Harald Ofner, ehemaliger Justizminister Österreichs und langjähriger Politiker der FPÖ, ist im Alter von 93 Jahren verstorben.
Politische Karriere
Harald Ofner prägte als Justizminister die österreichische Gesetzgebung in den 1980er und 1990er Jahren. Während seiner Amtszeit wurden mehrere bedeutende Gesetze verabschiedet, darunter das Staatsanwaltschaftsgesetz, ein neues Suchtmittelgesetz und das Arbeits- und Sozialgerichtsgesetz. Diese Reformen hatten nachhaltigen Einfluss auf das Justizsystem des Landes.
Ofner war nicht nur als Minister, sondern auch als Abgeordneter im Nationalrat aktiv. Seine politische Laufbahn endete offiziell im Jahr 2002, als er anlässlich seines 70. Geburtstags aus der Politik zurücktrat.
Persönlicher Werdegang
Geboren am 25. Oktober 1932, besuchte Ofner die Napola in Traiskirchen während der NS-Zeit und studierte später Rechtswissenschaften. Seine Ausbildung legte den Grundstein für seine spätere Karriere in der Politik und Justiz.

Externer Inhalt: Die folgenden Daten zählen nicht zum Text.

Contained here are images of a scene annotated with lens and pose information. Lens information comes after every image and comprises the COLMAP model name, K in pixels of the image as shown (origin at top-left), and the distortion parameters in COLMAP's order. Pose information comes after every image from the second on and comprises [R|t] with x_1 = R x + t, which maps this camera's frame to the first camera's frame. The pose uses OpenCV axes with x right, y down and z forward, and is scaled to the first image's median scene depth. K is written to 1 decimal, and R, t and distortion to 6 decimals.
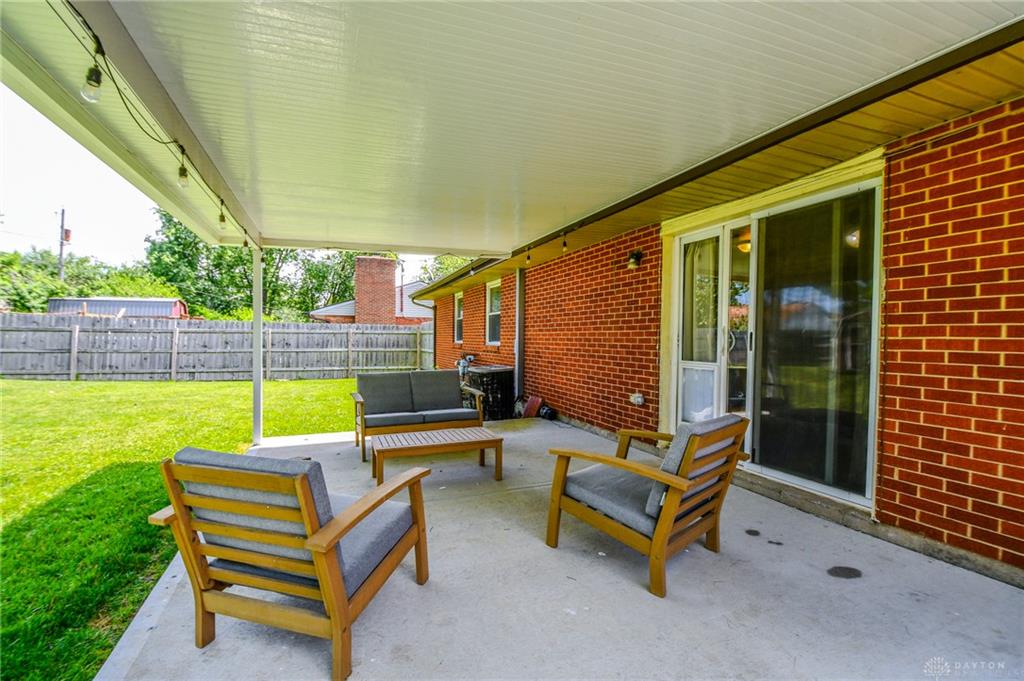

Ofner war eine prägende Figur innerhalb der FPÖ und arbeitete eng mit anderen prominenten Parteimitgliedern wie Norbert Steger zusammen. Sein Einfluss reichte über seine aktive Zeit hinaus, insbesondere in Niederösterreich, wo er auch nach seinem Rückzug aus der Politik präsent blieb.

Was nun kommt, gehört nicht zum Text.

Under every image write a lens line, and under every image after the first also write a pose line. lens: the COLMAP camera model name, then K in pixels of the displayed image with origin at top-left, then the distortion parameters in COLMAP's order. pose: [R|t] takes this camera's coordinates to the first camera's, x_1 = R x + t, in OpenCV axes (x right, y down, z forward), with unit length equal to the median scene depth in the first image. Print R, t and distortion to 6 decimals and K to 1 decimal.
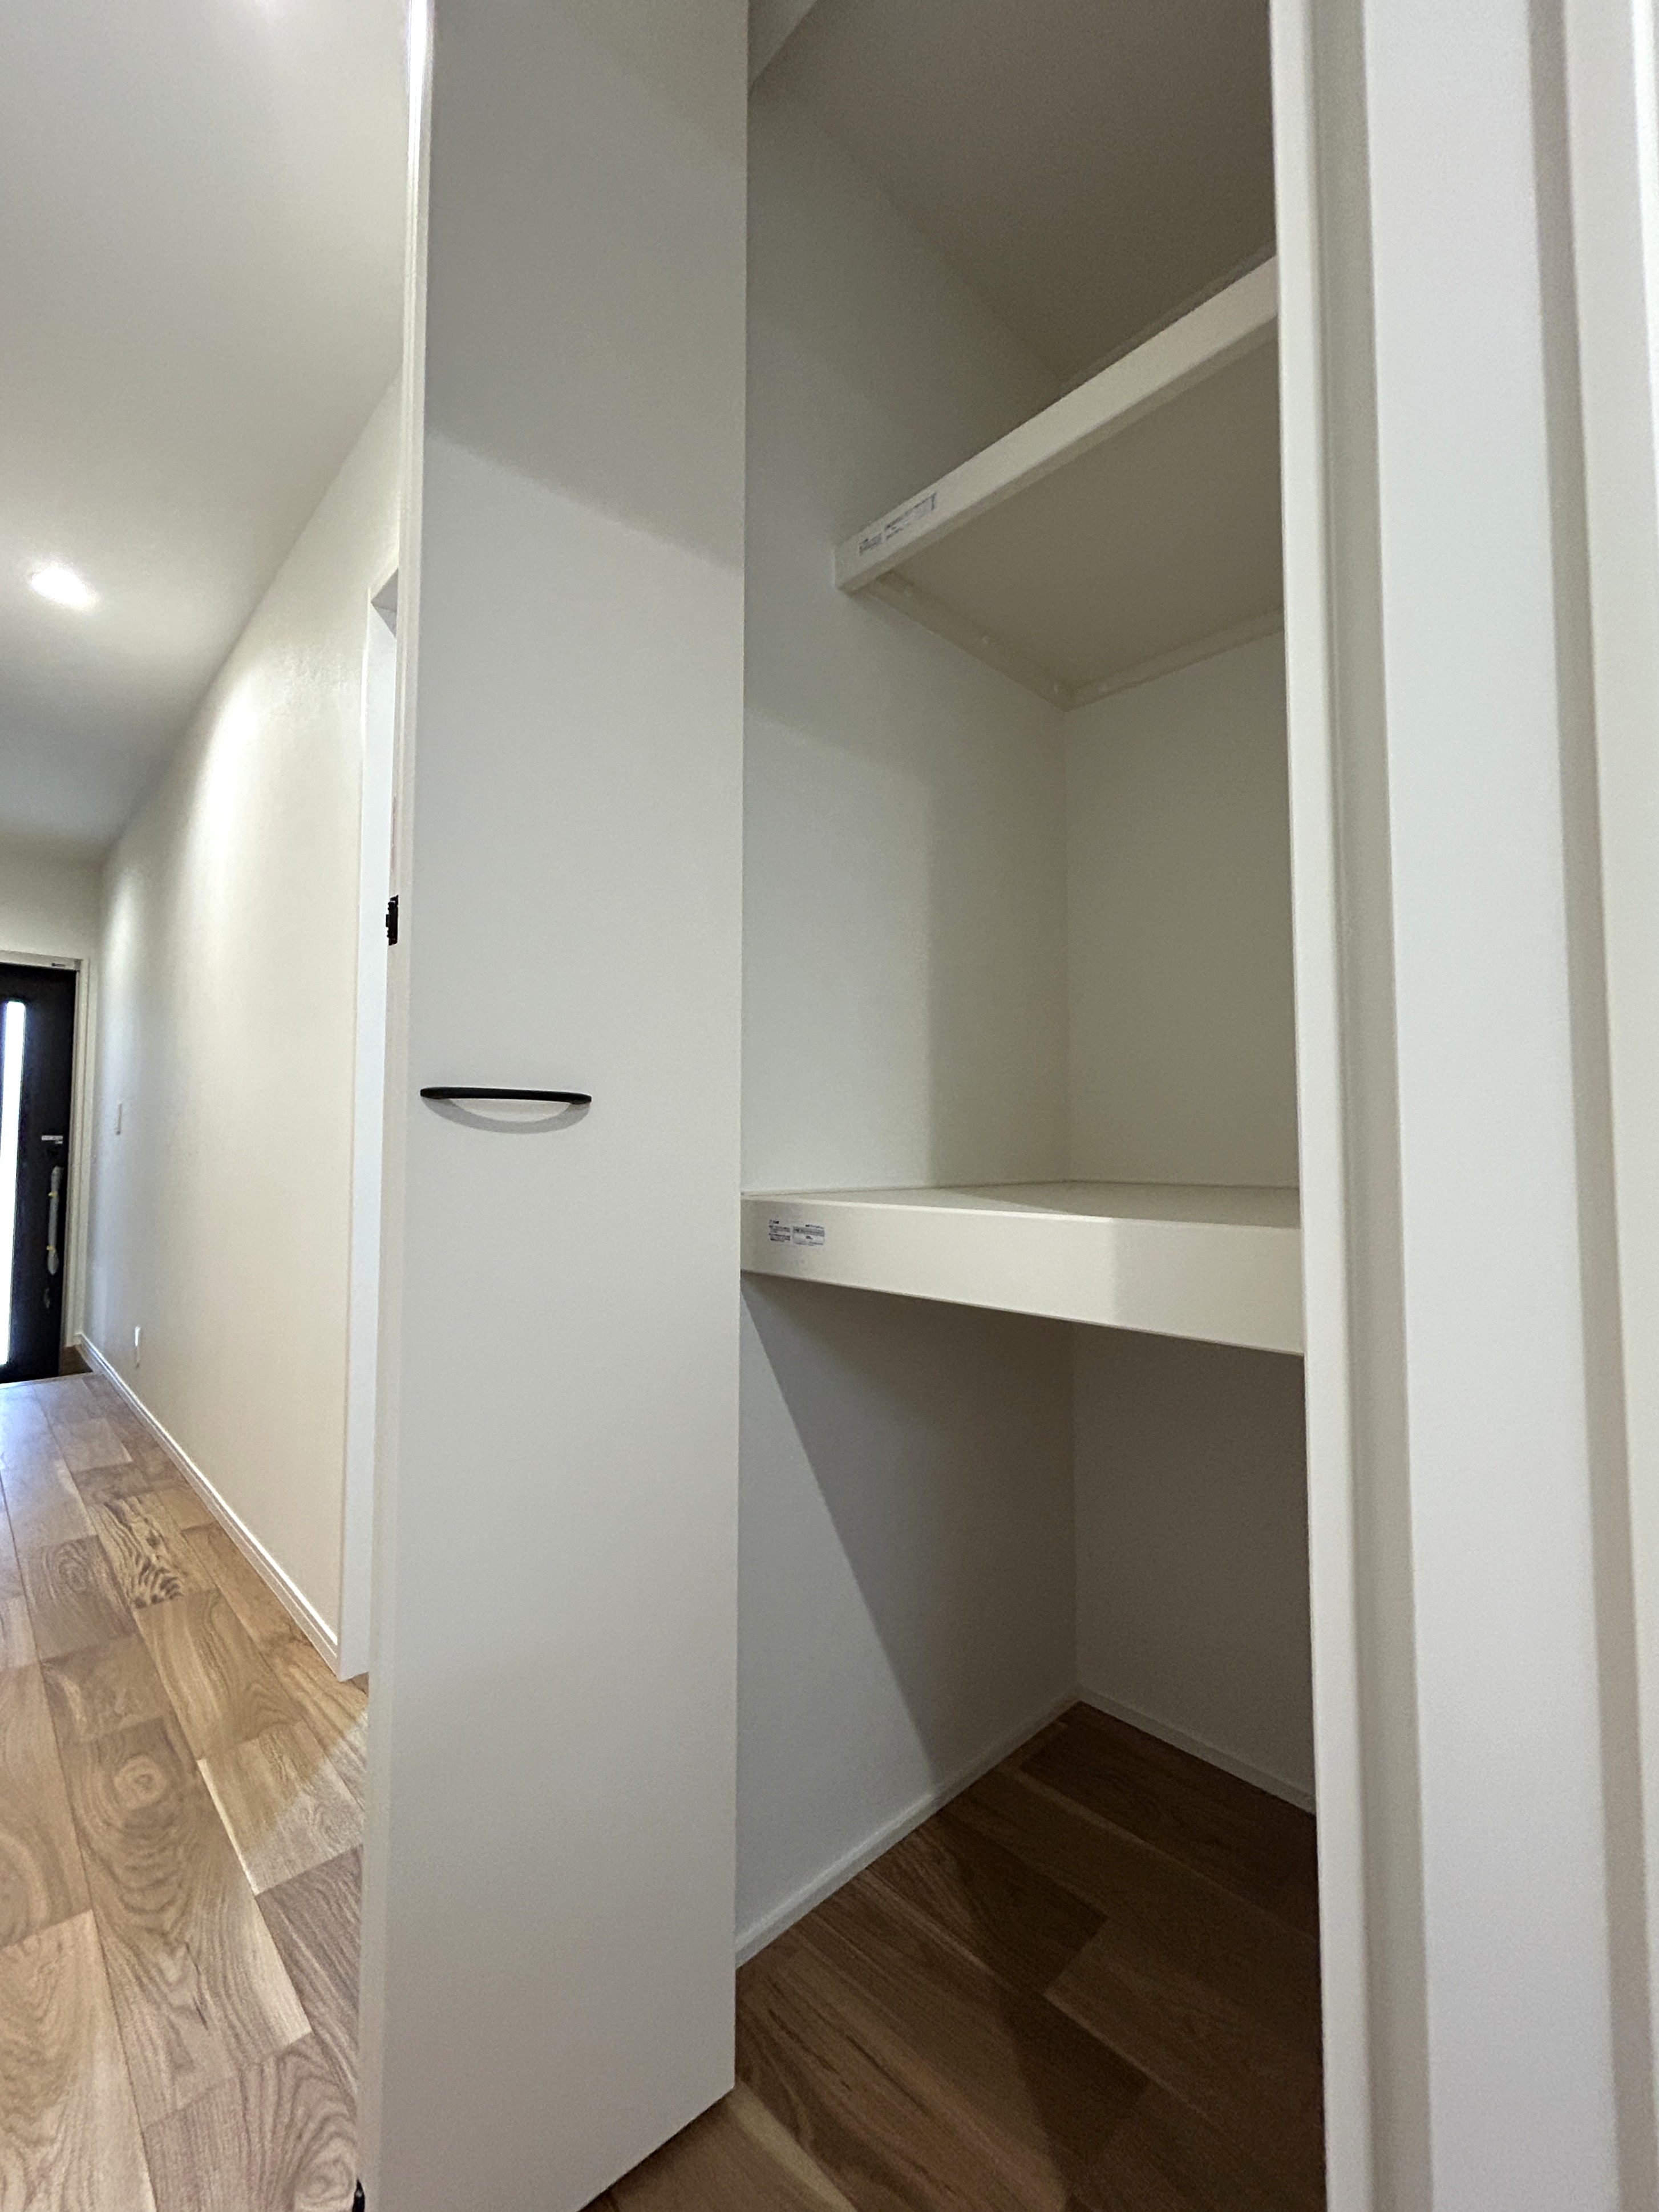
lens RADIAL K [[891.3, 0, 826.1], [0, 891.3, 1103.2], [0, 0, 1]] dist [0.000643, 0.000180]
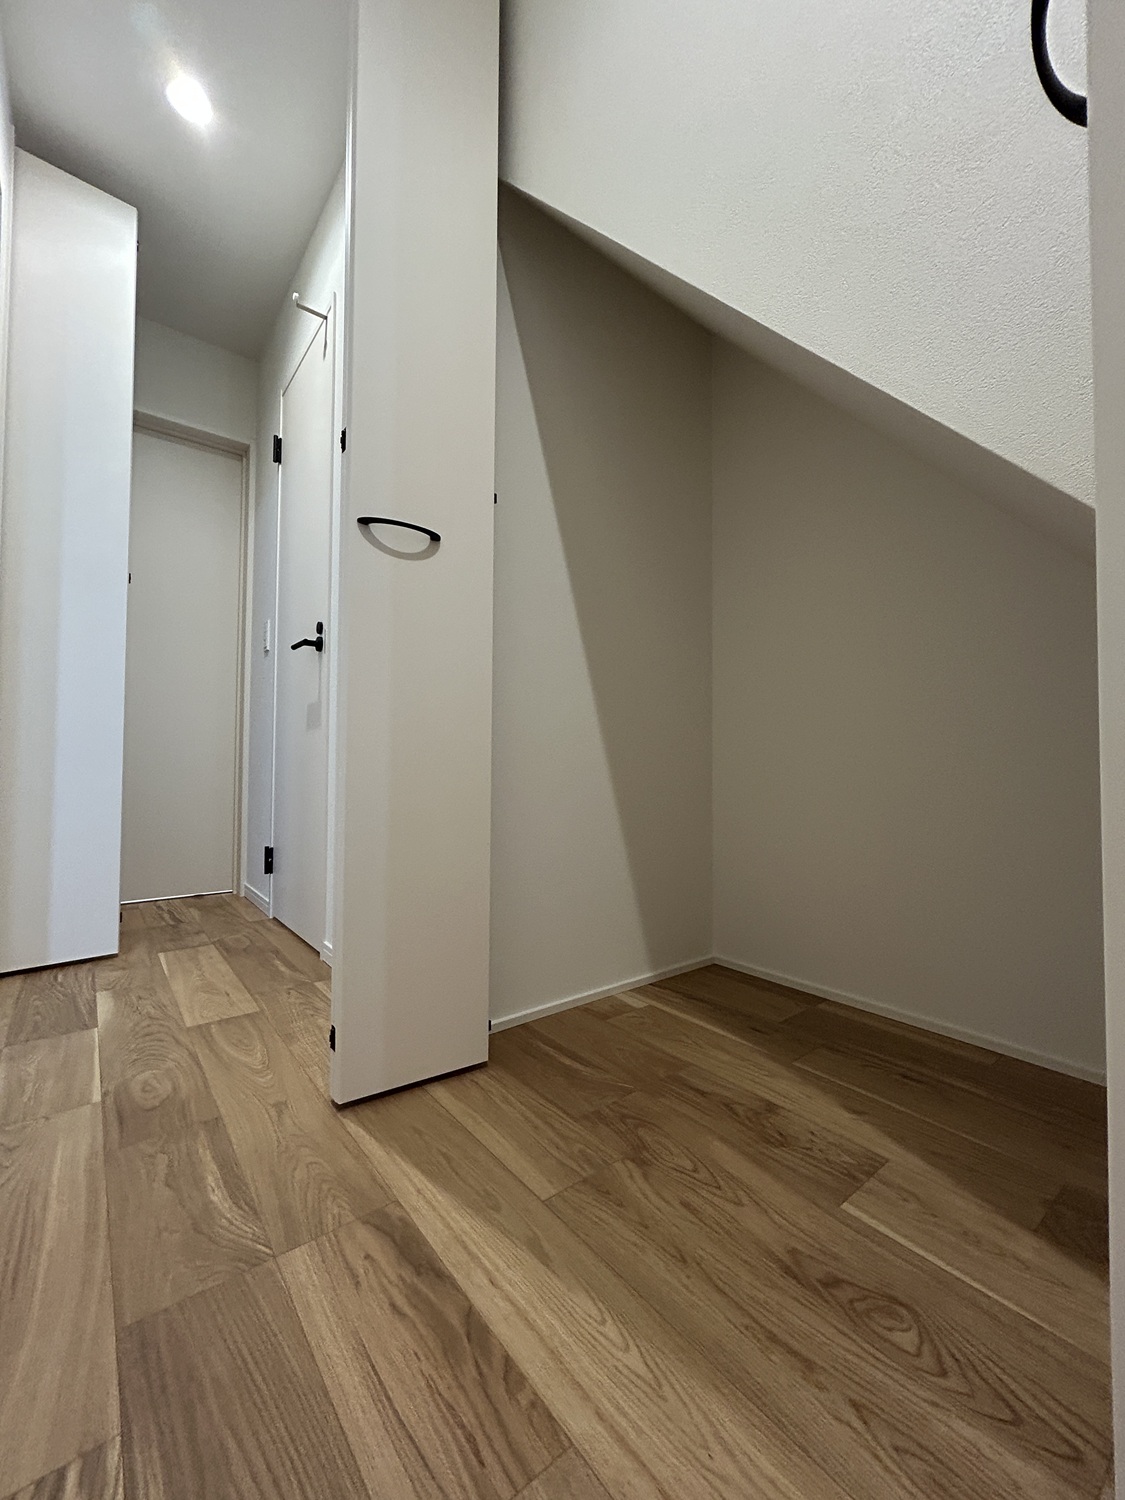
lens RADIAL K [[604.4, 0, 560.2], [0, 604.4, 748.1], [0, 0, 1]] dist [0.000643, 0.000180]
pose [[-0.992717, -0.006805, 0.120276, -1.365089], [-0.016588, 0.996614, -0.080526, 0.365938], [-0.119320, -0.081934, -0.989469, 1.720758]]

Reaktionen und Vermächtnis
Der Tod Harald Ofners löste eine Welle der Anteilnahme aus. Udo Landbauer, ein weiterer FPÖ-Politiker, würdigte Ofners Beitrag zur österreichischen Justiz. Auch Herbert Kickl äußerte sich betroffen und bezeichnete Ofner als "eine Säule der Partei".